» **WHAT IS NEEDED**
Where in the data below does the word "Trista" appear? Copy each line that holds it.

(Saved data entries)

BEGIN

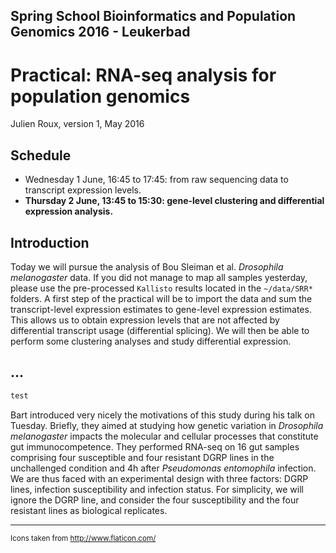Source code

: Spring School Bioinformatics and Population Genomics 2016 - Leukerbad
---------------------------------------

# Practical: RNA-seq analysis for population genomics

Julien Roux, version 1, May 2016

## Schedule
* Wednesday 1 June, 16:45 to 17:45: from raw sequencing data to transcript expression levels.
* **Thursday 2 June, 13:45 to 15:30: gene-level clustering and differential expression analysis.**

## Introduction
Today we will pursue the analysis of Bou Sleiman et al. *Drosophila melanogaster* data. If you did not manage to map all samples yesterday, please use the pre-processed `Kallisto` results located in the `~/data/SRR*` folders. A first step of the practical will be to import the data and sum the transcript-level expression estimates to gene-level expression estimates. This allows us to obtain expression levels that are not affected by differential transcript usage (differential splicing). We will then be able to perform some clustering analyses and study differential expression. 

## ...
```R
test
```


Bart introduced very nicely the motivations of this study during his talk on Tuesday. Briefly, they aimed at studying how genetic variation in *Drosophila melanogaster* impacts the molecular and cellular processes that constitute gut immunocompetence. They performed RNA-seq on 16 gut samples comprising four susceptible and four resistant DGRP lines in the unchallenged condition and 4h after *Pseudomonas entomophila* infection. We are thus faced with an experimental design with three factors: DGRP lines, infection susceptibility and infection status. For simplicity, we will ignore the DGRP line, and consider the four susceptibility and the four resistant lines as biological replicates.




---------------------------------------
<sub>Icons taken from http://www.flaticon.com/</sub>

<!--
## TO DO: how to implement code folding/hiding?
          easiest is probably to have 2 versions, one with code, one without
          or change file names to generic file names

* TO DO: prepare short presentation of: 
  * kallisto. Fast + accurate: game changer
  * DTU/DE/DTE. DE confounded by DTU
  * limma-voom on TPM, etc

![Question](round-help-button.png)
![Tip](elemental-tip.png)
![To do](wrench-and-hammer.png)

http://www.emoji-cheat-sheet.com/
-->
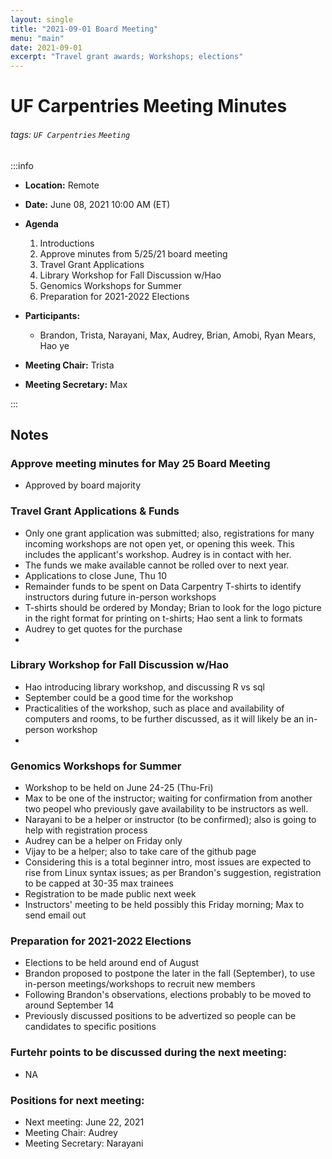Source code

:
 ```yaml
---
layout: single
title: "2021-09-01 Board Meeting"
menu: "main"
date: 2021-09-01
excerpt: "Travel grant awards; Workshops; elections"
---
```


UF Carpentries Meeting Minutes
===

###### tags: `UF Carpentries` `Meeting`

:::info
- **Location:** Remote
- **Date:** June 08, 2021 10:00 AM (ET)
- **Agenda**
    
    1. Introductions
    2. Approve minutes from 5/25/21 board meeting
    3. Travel Grant Applications
    4. Library Workshop for Fall Discussion w/Hao
    5. Genomics Workshops for Summer
    6. Preparation for 2021-2022 Elections
    

- **Participants:**
    - Brandon, Trista, Narayani, Max, Audrey, Brian, Amobi, Ryan Mears, Hao ye
- **Meeting Chair:** Trista
- **Meeting Secretary:** Max

:::
## Notes 
<!-- Other important details discussed during the meeting can be entered here. -->
### Approve meeting minutes for May 25 Board Meeting
- Approved by board majority

### Travel Grant Applications & Funds
- Only one grant application was submitted; also, registrations for many incoming workshops are not open yet, or opening this week. This includes the applicant's workshop. Audrey is in contact with her.
- The funds we make available cannot be rolled over to next year.
- Applications to close June, Thu 10
- Remainder funds to be spent on Data Carpentry T-shirts to identify instructors during future in-person workshops
- T-shirts should be ordered by Monday; Brian to look for the logo picture in the right format for printing on t-shirts; Hao sent a link to formats
- Audrey to get quotes for the purchase
- 
### Library Workshop for Fall Discussion w/Hao

- Hao introducing library workshop, and discussing R vs sql
- September could be a good time for the workshop
- Practicalities of the workshop, such as place and availability of computers and rooms, to be further discussed, as it will likely be an in-person workshop
-  

### Genomics Workshops for Summer
- Workshop to be held on June 24-25 (Thu-Fri)
- Max to be one of the instructor; waiting for confirmation from another two peopel who previously gave availability to be instructors as well.
- Narayani to be a helper or instructor (to be confirmed); also is going to help with registration process
- Audrey can be a helper on Friday only
- Vijay to be a helper; also to take care of the github page
- Considering this is a total beginner intro, most issues are expected to rise from Linux syntax issues; as per Brandon's suggestion, registration to be capped at 30-35 max trainees
- Registration to be made public next week
- Instructors' meeting to be held possibly this Friday morning; Max to send email out


### Preparation for 2021-2022 Elections
- Elections to be held around end of August
- Brandon proposed to postpone the later in the fall (September), to use in-person meetings/workshops to recruit new members
- Following Brandon's observations, elections probably to be moved to around September 14
- Previously discussed positions to be advertized so people can be candidates to specific positions

### Furtehr points to be discussed during the next meeting:
- NA

### Positions for next meeting:
- Next meeting: June 22, 2021
- Meeting Chair: Audrey
- Meeting Secretary: Narayani 


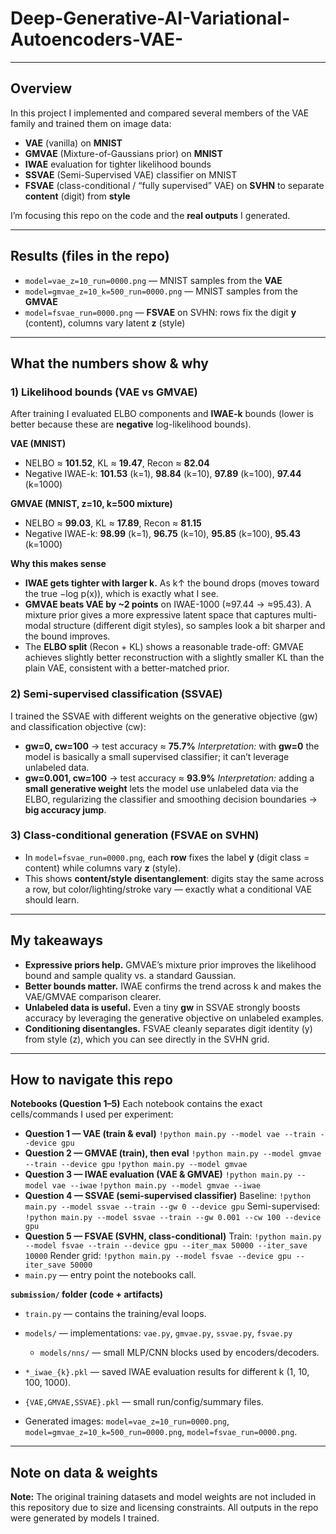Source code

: # Deep-Generative-AI-Variational-Autoencoders-VAE-

---

## Overview

In this project I implemented and compared several members of the VAE family and trained them on image data:

* **VAE** (vanilla) on **MNIST**
* **GMVAE** (Mixture-of-Gaussians prior) on **MNIST**
* **IWAE** evaluation for tighter likelihood bounds
* **SSVAE** (Semi-Supervised VAE) classifier on MNIST
* **FSVAE** (class-conditional / “fully supervised” VAE) on **SVHN** to separate **content** (digit) from **style**

I’m focusing this repo on the code and the **real outputs** I generated.

---

## Results (files in the repo)

* `model=vae_z=10_run=0000.png` — MNIST samples from the **VAE**
* `model=gmvae_z=10_k=500_run=0000.png` — MNIST samples from the **GMVAE**
* `model=fsvae_run=0000.png` — **FSVAE** on SVHN: rows fix the digit **y** (content), columns vary latent **z** (style)

---

## What the numbers show & why

### 1) Likelihood bounds (VAE vs GMVAE)

After training I evaluated ELBO components and **IWAE-k** bounds (lower is better because these are **negative** log-likelihood bounds).

**VAE (MNIST)**

* NELBO ≈ **101.52**, KL ≈ **19.47**, Recon ≈ **82.04**
* Negative IWAE-k: **101.53** (k=1), **98.84** (k=10), **97.89** (k=100), **97.44** (k=1000)

**GMVAE (MNIST, z=10, k=500 mixture)**

* NELBO ≈ **99.03**, KL ≈ **17.89**, Recon ≈ **81.15**
* Negative IWAE-k: **98.99** (k=1), **96.75** (k=10), **95.85** (k=100), **95.43** (k=1000)

**Why this makes sense**

* **IWAE gets tighter with larger k.** As k↑ the bound drops (moves toward the true −log p(x)), which is exactly what I see.
* **GMVAE beats VAE by \~2 points** on IWAE-1000 (≈97.44 → ≈95.43). A mixture prior gives a more expressive latent space that captures multi-modal structure (different digit styles), so samples look a bit sharper and the bound improves.
* The **ELBO split** (Recon + KL) shows a reasonable trade-off: GMVAE achieves slightly better reconstruction with a slightly smaller KL than the plain VAE, consistent with a better-matched prior.

### 2) Semi-supervised classification (SSVAE)

I trained the SSVAE with different weights on the generative objective (gw) and classification objective (cw):

* **gw=0, cw=100** → test accuracy ≈ **75.7%**
  *Interpretation:* with **gw=0** the model is basically a small supervised classifier; it can’t leverage unlabeled data.
* **gw=0.001, cw=100** → test accuracy ≈ **93.9%**
  *Interpretation:* adding a **small generative weight** lets the model use unlabeled data via the ELBO, regularizing the classifier and smoothing decision boundaries → **big accuracy jump**.

### 3) Class-conditional generation (FSVAE on SVHN)

* In `model=fsvae_run=0000.png`, each **row** fixes the label **y** (digit class = content) while columns vary **z** (style).
* This shows **content/style disentanglement**: digits stay the same across a row, but color/lighting/stroke vary — exactly what a conditional VAE should learn.

---

## My takeaways

* **Expressive priors help.** GMVAE’s mixture prior improves the likelihood bound and sample quality vs. a standard Gaussian.
* **Better bounds matter.** IWAE confirms the trend across k and makes the VAE/GMVAE comparison clearer.
* **Unlabeled data is useful.** Even a tiny **gw** in SSVAE strongly boosts accuracy by leveraging the generative objective on unlabeled examples.
* **Conditioning disentangles.** FSVAE cleanly separates digit identity (y) from style (z), which you can see directly in the SVHN grid.

---

## How to navigate this repo

**Notebooks (Question 1–5)**
Each notebook contains the exact cells/commands I used per experiment:

* **Question 1 — VAE (train & eval)**
  `!python main.py --model vae --train --device gpu`
* **Question 2 — GMVAE (train), then eval**
  `!python main.py --model gmvae --train --device gpu`
  `!python main.py --model gmvae`
* **Question 3 — IWAE evaluation (VAE & GMVAE)**
  `!python main.py --model vae --iwae`
  `!python main.py --model gmvae --iwae`
* **Question 4 — SSVAE (semi-supervised classifier)**
  Baseline: `!python main.py --model ssvae --train --gw 0 --device gpu`
  Semi-supervised: `!python main.py --model ssvae --train --gw 0.001 --cw 100 --device gpu`
* **Question 5 — FSVAE (SVHN, class-conditional)**
  Train: `!python main.py --model fsvae --train --device gpu --iter_max 50000 --iter_save 10000`
  Render grid: `!python main.py --model fsvae --device gpu --iter_save 50000`
* `main.py` — entry point the notebooks call.

**`submission/` folder (code + artifacts)**

* `train.py` — contains the training/eval loops. 
* `models/` — implementations: `vae.py`, `gmvae.py`, `ssvae.py`, `fsvae.py`

  * `models/nns/` — small MLP/CNN blocks used by encoders/decoders.
* `*_iwae_{k}.pkl` — saved IWAE evaluation results for different k (1, 10, 100, 1000).
* `{VAE,GMVAE,SSVAE}.pkl` — small run/config/summary files.
* Generated images:
  `model=vae_z=10_run=0000.png`, `model=gmvae_z=10_k=500_run=0000.png`, `model=fsvae_run=0000.png`.

---

## Note on data & weights

**Note:** The original training datasets and model weights are not included in this repository due to size and licensing constraints. All outputs in the repo were generated by models I trained.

END

» **WRITTEN RESPONSE**
    - Brandon, Trista, Narayani, Max, Audrey, Brian, Amobi, Ryan Mears, Hao ye
- **Meeting Chair:** Trista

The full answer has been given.